What you are asked to do ::
Set down the data below from its first line to the line holding "SOUP-205, owner: none -> Michael Torres", inclusive; omit all pictures.

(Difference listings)
***

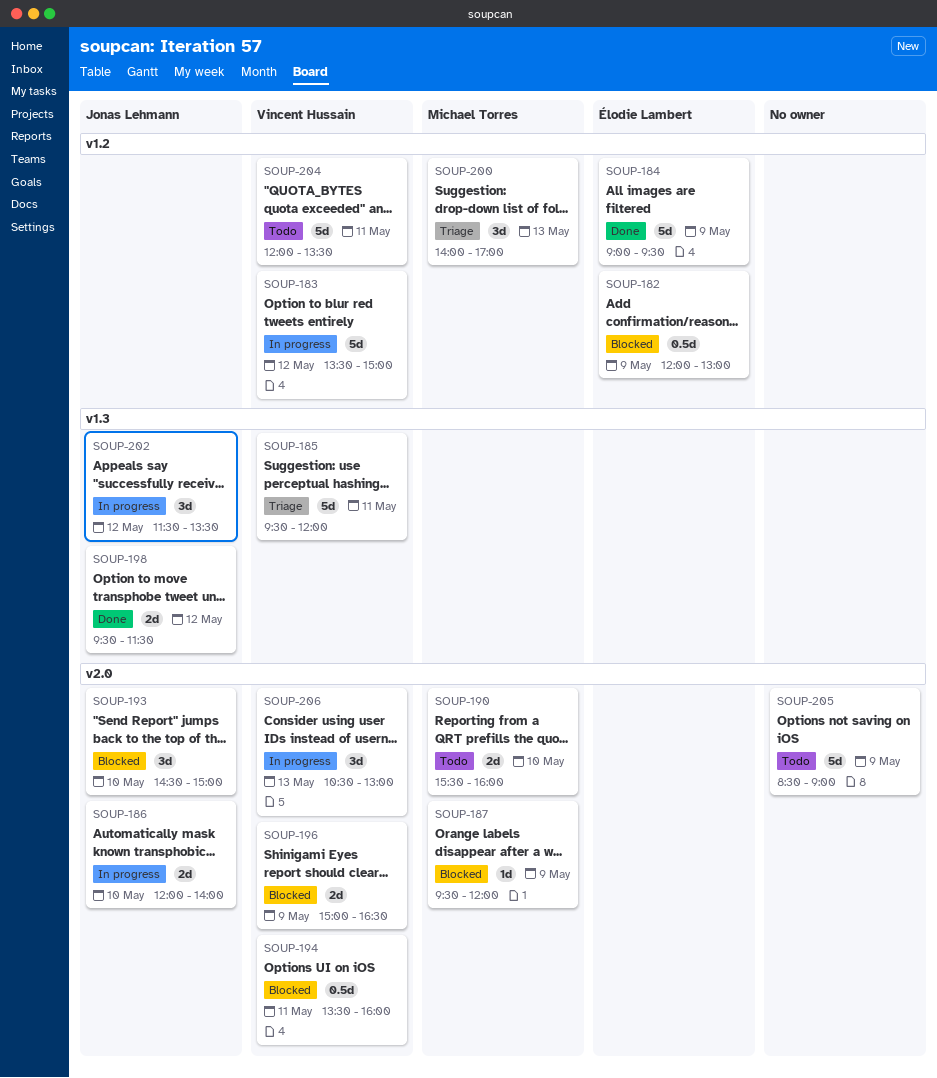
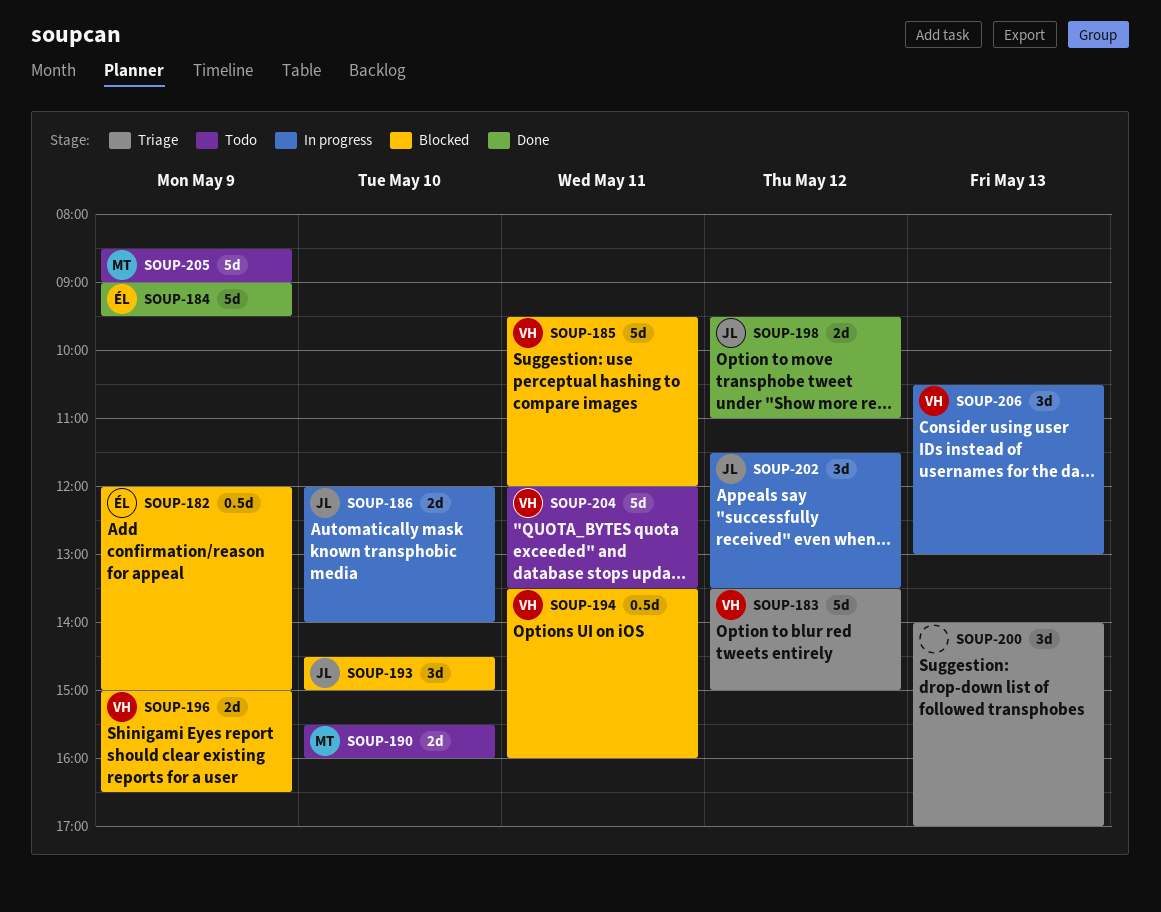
SOUP-182, ends: 13:00 -> 15:00
SOUP-183, status: In progress -> Triage
SOUP-185, status: Triage -> Blocked
SOUP-187: present -> none
SOUP-198, ends: 11:30 -> 11:00
SOUP-200, owner: Michael Torres -> none
SOUP-205, owner: none -> Michael Torres

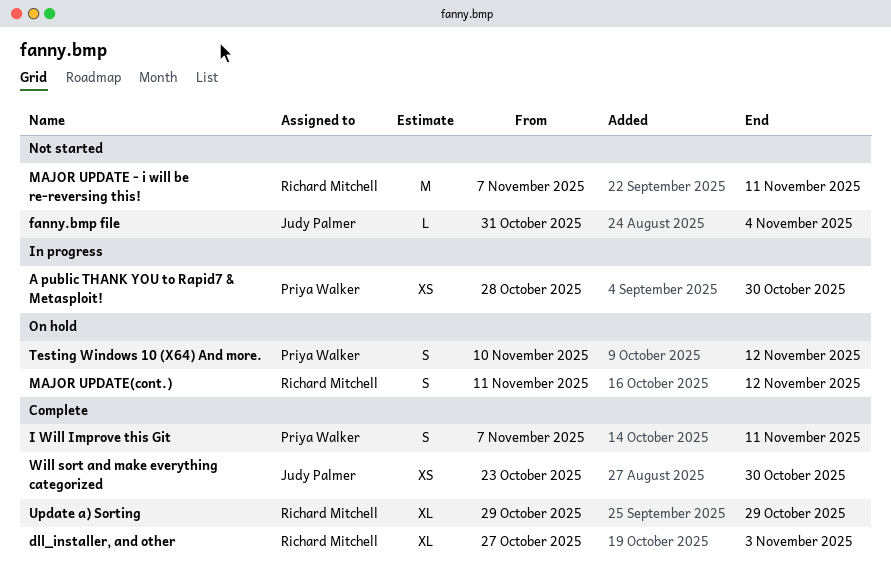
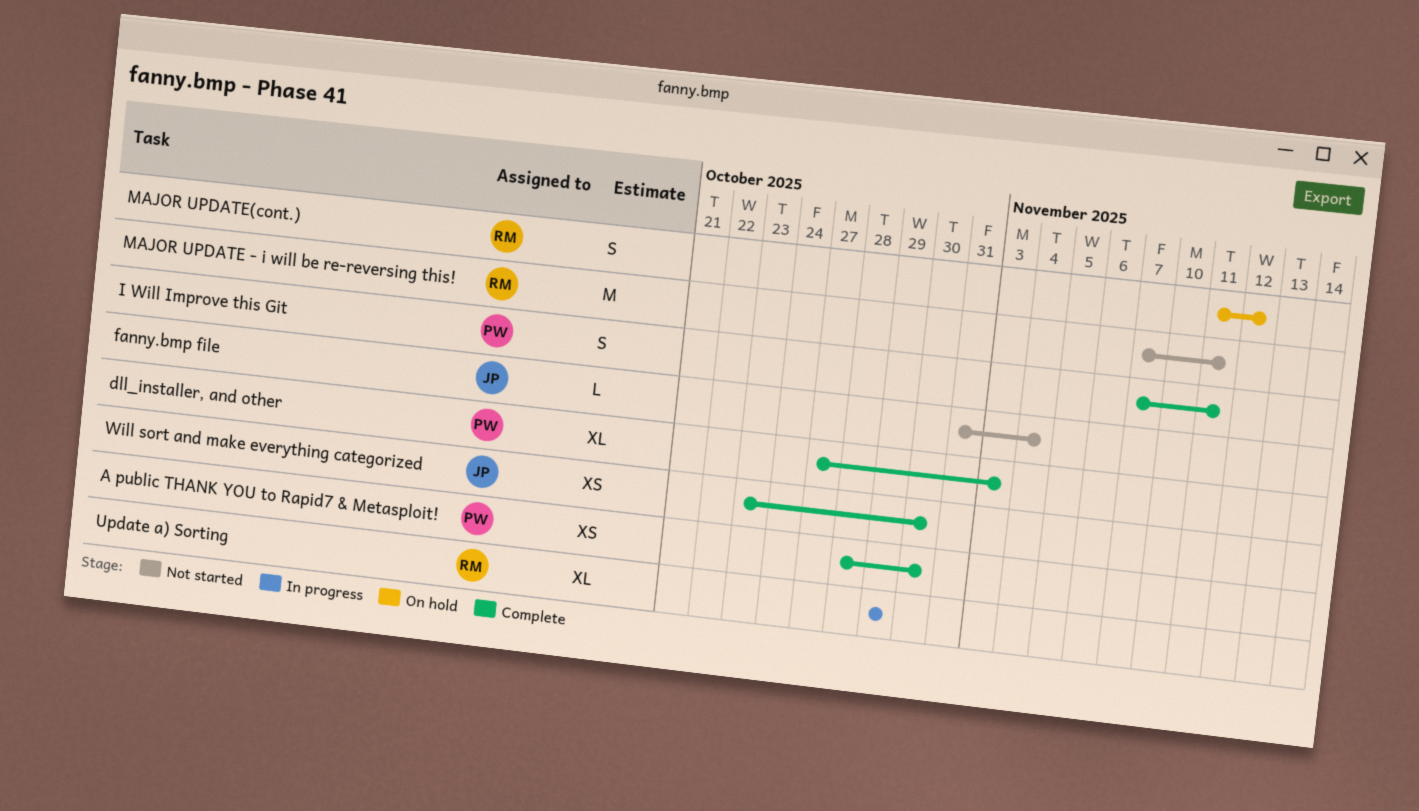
A public THANK YOU to Rapid7 & Metasploit!, status: In progress -> Complete
dll_installer, and other, owner: Richard Mitchell -> Priya Walker
Testing Windows 10 (X64) And more.: present -> none
Update a) Sorting, status: Complete -> In progress

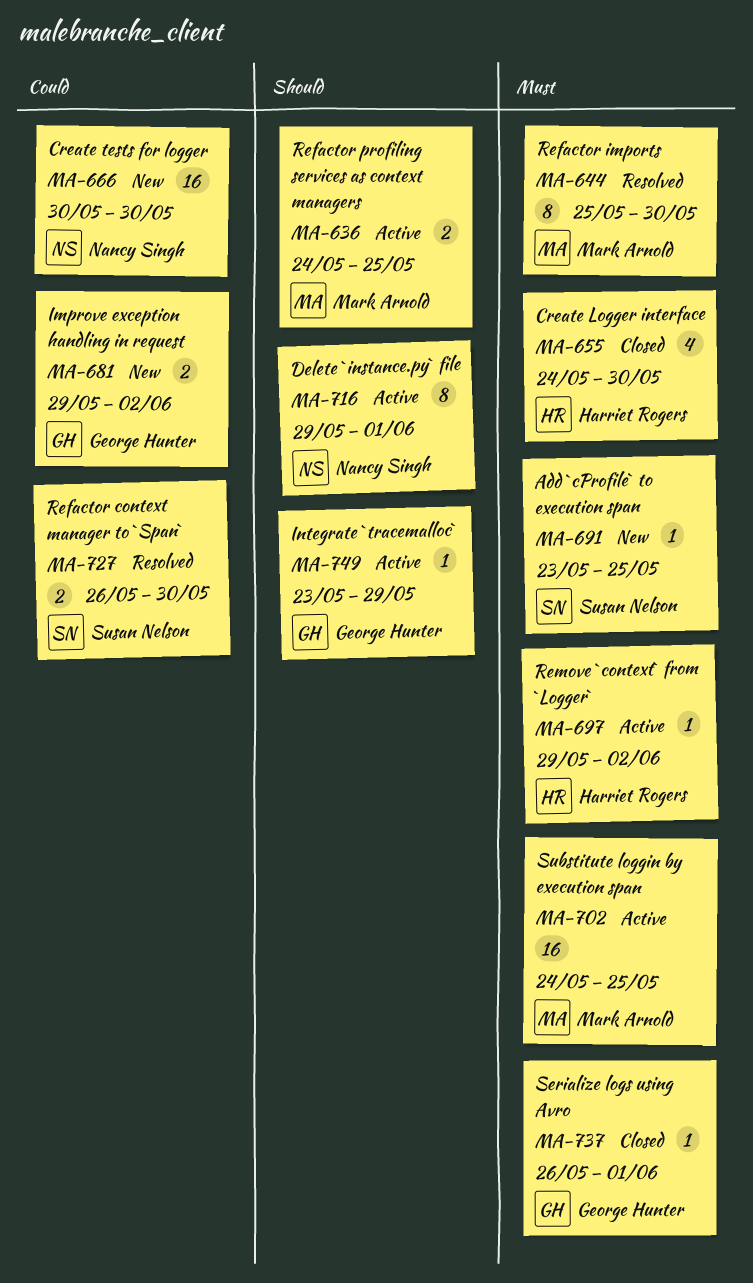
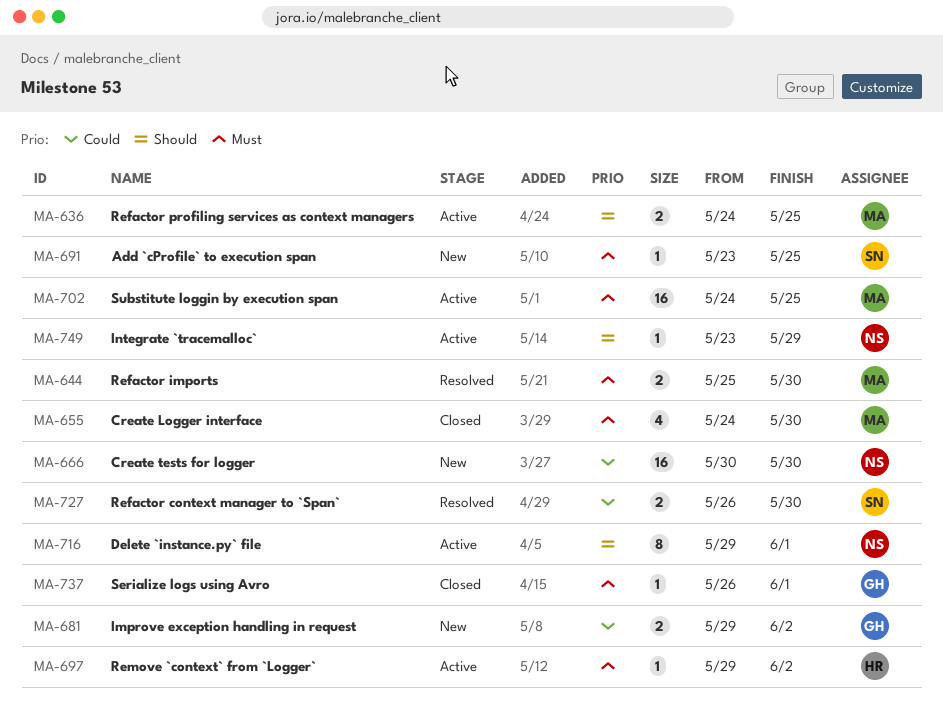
MA-644, estimate: 8 -> 2
MA-655, owner: Harriet Rogers -> Mark Arnold
MA-749, owner: George Hunter -> Nancy Singh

***

Your response ::
SOUP-182, ends: 13:00 -> 15:00
SOUP-183, status: In progress -> Triage
SOUP-185, status: Triage -> Blocked
SOUP-187: present -> none
SOUP-198, ends: 11:30 -> 11:00
SOUP-200, owner: Michael Torres -> none
SOUP-205, owner: none -> Michael Torres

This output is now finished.